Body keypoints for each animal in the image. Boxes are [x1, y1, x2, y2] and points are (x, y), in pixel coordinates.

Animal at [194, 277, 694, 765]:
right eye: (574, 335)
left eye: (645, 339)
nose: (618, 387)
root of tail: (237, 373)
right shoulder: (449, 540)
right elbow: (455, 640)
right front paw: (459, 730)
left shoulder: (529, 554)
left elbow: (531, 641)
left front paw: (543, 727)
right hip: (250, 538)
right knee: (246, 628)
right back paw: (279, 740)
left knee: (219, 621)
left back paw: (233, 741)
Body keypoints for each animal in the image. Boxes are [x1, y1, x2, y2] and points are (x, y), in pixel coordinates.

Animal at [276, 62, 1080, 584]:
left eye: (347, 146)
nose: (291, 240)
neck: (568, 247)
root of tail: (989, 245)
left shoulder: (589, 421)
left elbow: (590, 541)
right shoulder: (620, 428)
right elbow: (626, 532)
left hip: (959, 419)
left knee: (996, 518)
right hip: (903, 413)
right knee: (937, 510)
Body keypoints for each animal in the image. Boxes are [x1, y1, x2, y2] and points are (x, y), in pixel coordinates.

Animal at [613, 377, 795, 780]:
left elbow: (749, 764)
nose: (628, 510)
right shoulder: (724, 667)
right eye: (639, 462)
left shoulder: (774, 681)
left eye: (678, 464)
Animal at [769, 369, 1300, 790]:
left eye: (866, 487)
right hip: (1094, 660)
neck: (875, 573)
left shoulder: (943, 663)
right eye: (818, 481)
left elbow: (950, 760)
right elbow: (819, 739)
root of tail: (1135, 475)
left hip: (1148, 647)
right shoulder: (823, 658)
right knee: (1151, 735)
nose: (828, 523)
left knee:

= = = = =

• What the exercise asks
Give back every entry exactly.

• Task response
Body keypoints for each animal in the image. Boxes are [x1, y1, x2, y2] and points are (x, y), in pixel coordinates.

Animal at [194, 277, 694, 765]:
right eye: (574, 335)
left eye: (645, 339)
nose: (618, 387)
root of tail: (237, 373)
right shoulder: (449, 540)
right elbow: (455, 640)
right front paw: (459, 730)
left shoulder: (529, 554)
left elbow: (531, 641)
left front paw: (543, 727)
right hip: (250, 538)
right knee: (246, 628)
right back paw: (279, 740)
left knee: (219, 621)
left back paw: (233, 741)
Body keypoints for each animal in the image. Boxes are [x1, y1, x2, y2] and points are (x, y), in pixel coordinates.

Animal at [276, 62, 1080, 584]:
left eye: (347, 146)
nose: (291, 240)
neck: (568, 247)
root of tail: (989, 245)
left shoulder: (589, 421)
left elbow: (590, 541)
right shoulder: (620, 428)
right elbow: (626, 532)
left hip: (959, 419)
left knee: (996, 518)
right hip: (903, 413)
right knee: (937, 510)
Body keypoints for each animal in the image. Boxes are [x1, y1, x2, y2] and points are (x, y), in pixel coordinates.

Animal at [613, 377, 795, 780]:
left elbow: (749, 764)
nose: (628, 510)
right shoulder: (724, 667)
right eye: (639, 462)
left shoulder: (774, 681)
left eye: (678, 464)
Animal at [769, 369, 1300, 790]:
left eye: (866, 487)
right hip: (1094, 660)
neck: (875, 573)
left shoulder: (943, 663)
right eye: (818, 481)
left elbow: (950, 760)
right elbow: (819, 739)
root of tail: (1135, 475)
left hip: (1148, 647)
right shoulder: (823, 658)
right knee: (1151, 735)
nose: (828, 523)
left knee:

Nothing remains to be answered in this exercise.